You may recall about a year ago when the nation first learned that the Bush administration, in secret, had asserted the right to conduct warrantless wiretaps on domestic conversations, without any judicial oversight. The key part of the debate wasn’t, as conservatives argued, about whether or not to conduct surveillance on suspected bad guys; it was whether or not the administration could sidestep the law.
At the time, administration officials argued, unpersuasively, that they couldn’t bother with warrants or checks and balances. That was pre-9/11 thinking. Even with the FISA court’s provisions that allow retroactive warrants up to 72 hours after the fact, the administration said they needed unchecked power. If you disagreed, you were soft on terror.
In a very interesting twist, the Bush gang seems to have reversed course.
The National Security Agency’s domestic surveillance program will be subject to court approval, according to a new letter from Attorney General Alberto Gonzales to lawmakers.
The NSA program, dubbed the “Terrorist Surveillance Program,” had been criticized for spying on Americans without warrants from a U.S. court. Now, according to Gonzales’ letter, the program will operate under approval by the secret FISA court.
Gonzales is slated to testify before the Senate Judiciary Committee tomorrow.
I assume there has to be a catch, but based on Gonzales’ letter, it seems the Bush administration will finally do what Democrats said he should do — conduct surveillance with oversight from the FISA court.
The letter, sent to Sens. Pat Leahy (D-Vt.) and Arlen Specter (R-Pa.), the chairman and ranking member of the Senate Judiciary Committee, certainly seems as if the administration is taking the opposition position of what it has said in defense of warrantless searches for the last year.
[A]ny electronic surveillance that was occurring as part of the Terrorist Surveillance Program will now be conducted subject to the approval of the Foreign Intelligence Surveillance Court….
Although, as we have previously explained, the Terrorist Surveillance Program fully complies with the law, the orders the Government has obtained will allow the necessary speed and agility while providing substantial advantages. Accordingly, under these circumstances, the President has determined not to reauthorize the Terrorist Surveillance Program when the current authorization expires.
Maybe there’s some loophole here that’s not in the plain text. Maybe White House officials will say they’ll comply with the law, but will end up blazing their own trail. Who knows.
In the meantime, it certainly appears as if the Bush gang has given up on one of the more controversial, and legally dubious, aspects of their counterterrorism strategy.

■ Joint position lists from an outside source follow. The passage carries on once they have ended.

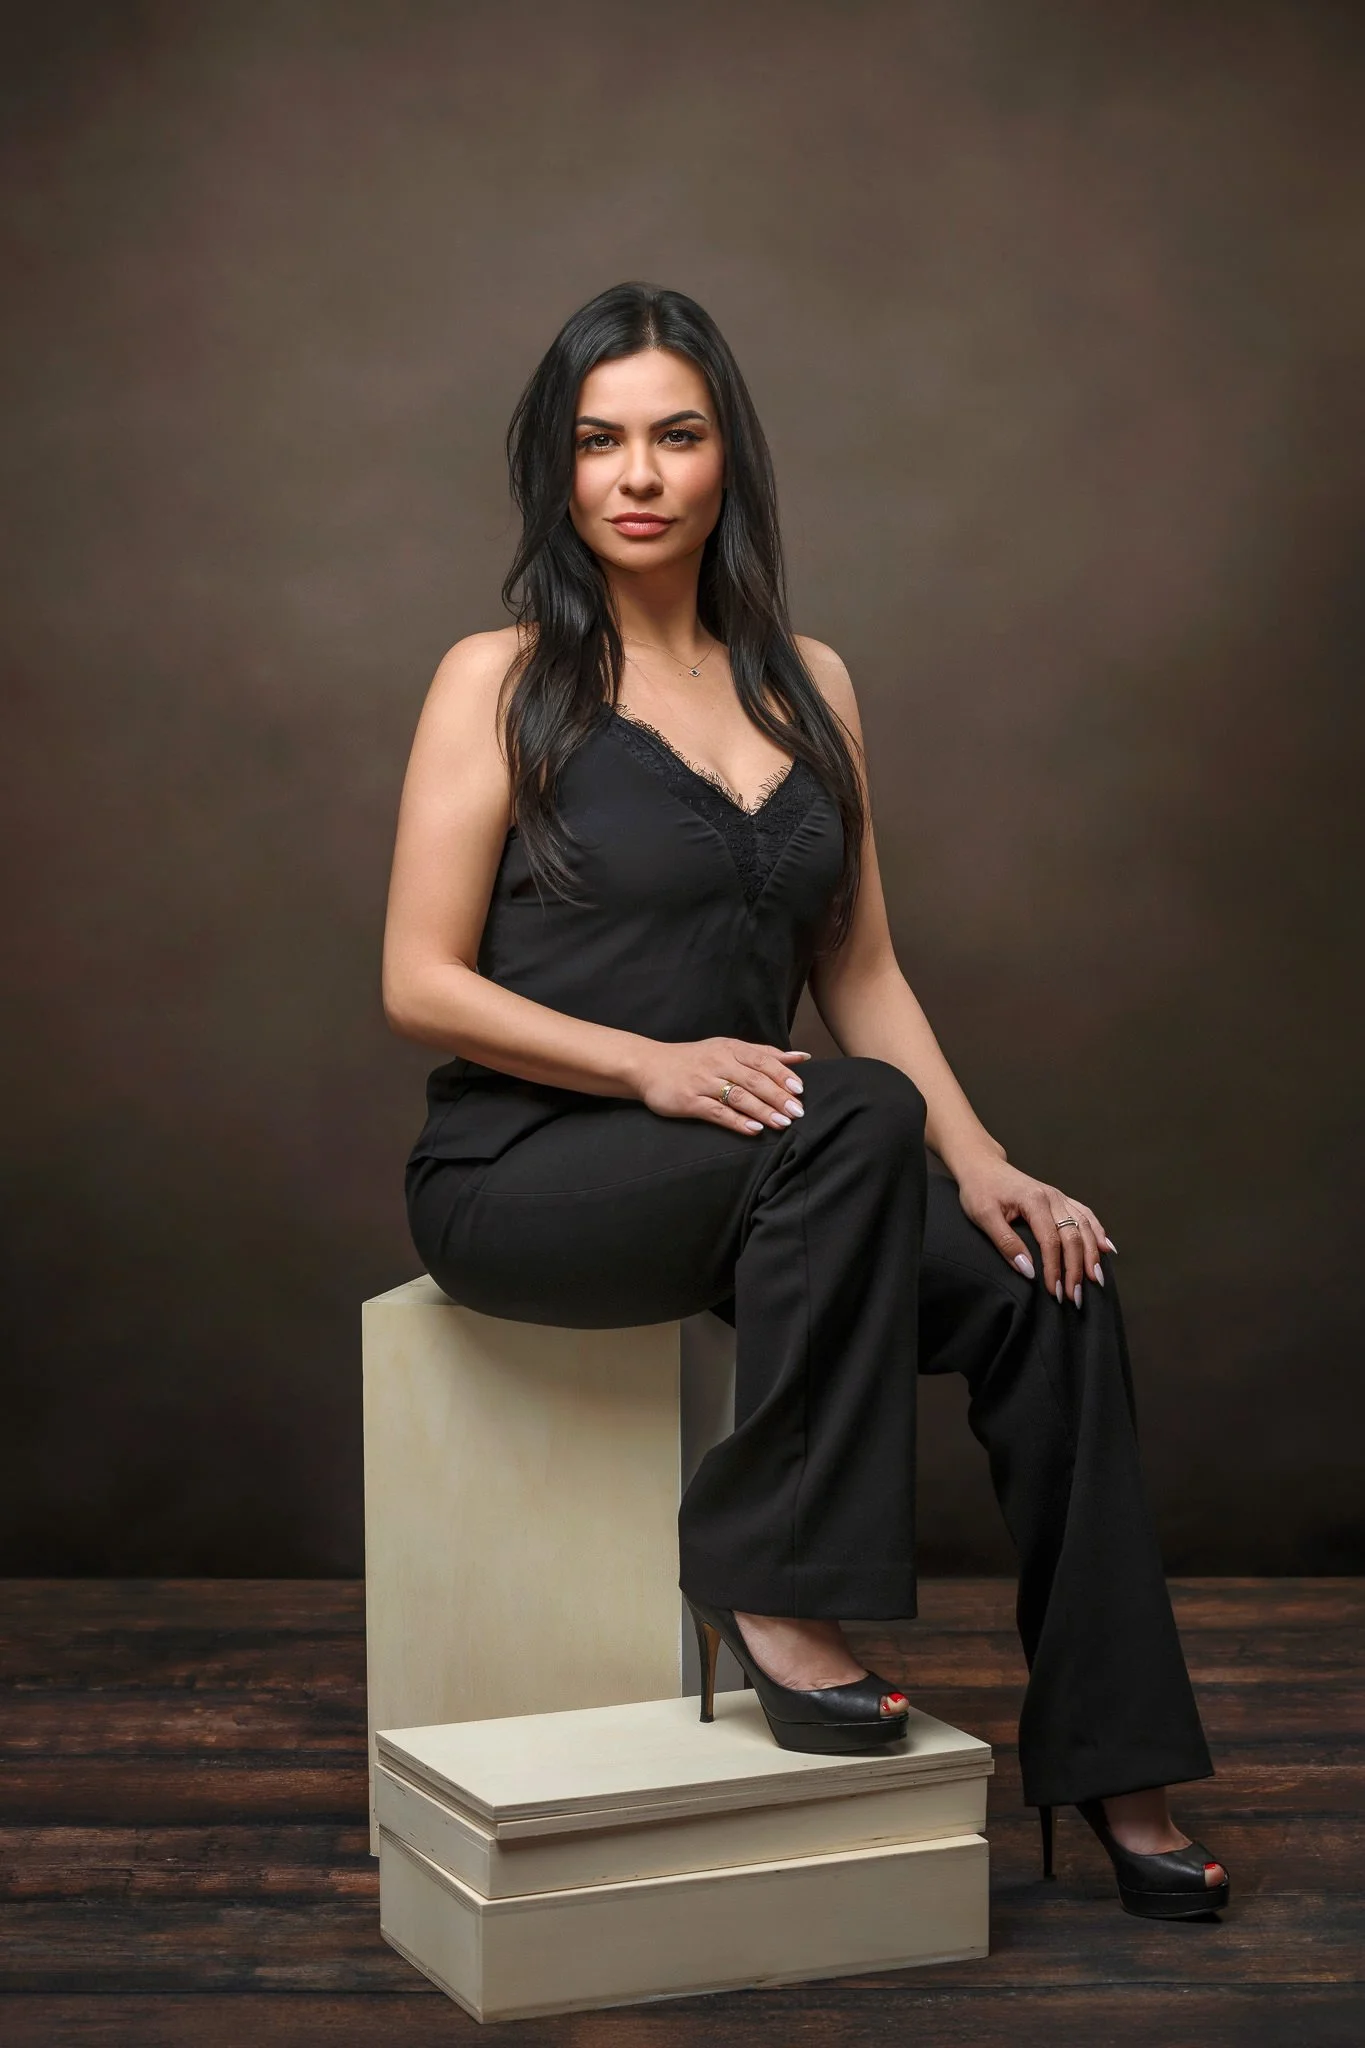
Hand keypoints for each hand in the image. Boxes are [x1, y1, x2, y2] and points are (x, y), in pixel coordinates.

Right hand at [635, 1037, 811, 1135]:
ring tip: (782, 1123)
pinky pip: (717, 1112)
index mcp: (730, 1049)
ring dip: (762, 1110)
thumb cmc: (695, 1059)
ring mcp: (703, 1082)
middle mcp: (718, 1062)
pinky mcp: (689, 1101)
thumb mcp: (727, 1049)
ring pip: (738, 1096)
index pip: (762, 1060)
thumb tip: (801, 1057)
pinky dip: (737, 1121)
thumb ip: (764, 1054)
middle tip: (798, 1111)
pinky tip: (753, 1129)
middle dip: (778, 1096)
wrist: (649, 1065)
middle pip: (754, 1079)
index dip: (782, 1074)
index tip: (800, 1090)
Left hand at [954, 1156, 1117, 1308]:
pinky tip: (1106, 1249)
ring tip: (1095, 1280)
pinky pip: (1085, 1215)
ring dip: (1092, 1256)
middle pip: (1073, 1237)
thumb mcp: (983, 1216)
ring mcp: (1059, 1197)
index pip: (1051, 1241)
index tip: (1055, 1292)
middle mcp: (1053, 1197)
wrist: (982, 1165)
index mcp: (1034, 1200)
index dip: (1055, 1269)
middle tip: (1075, 1297)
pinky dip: (1098, 1232)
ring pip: (1085, 1227)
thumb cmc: (979, 1190)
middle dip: (1076, 1270)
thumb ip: (1005, 1242)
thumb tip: (1028, 1271)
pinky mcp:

And on a purely political note, the Bush gang also seems to have cut off at the knees every right-wing supporter who said the domestic surveillance program was absolutely necessary, had to be kept separate from FISA, and could not be altered under any circumstances.
Update: Dems respond.
Senate Judiciary Committee Chairman Patrick Leahy just issued a statement in which he says he welcomes Bush’s decision to “seek approval for all wiretaps from the Foreign Intelligence Surveillance Court, as the law has required for years.” “The issue has never been whether to monitor suspected terrorists but doing it legally and with proper checks and balances to prevent abuses,” Leahy says in the statement. “Providing efficient but meaningful court review is a major step toward addressing those concerns.”
Sen. Chuck Schumer takes a significantly different tone in a statement of his own, saying that Bush’s decision “flies in the face of the fundamentals of American justice, which, when the balance of power is divided, require that these things should be done with full debate, and with full review.” Schumer says the Gonzales announcement “can give little solace to the American people, who believe in the rule of law and ask for adequate judicial review. And why it took five years to go to even this secret court is beyond comprehension.”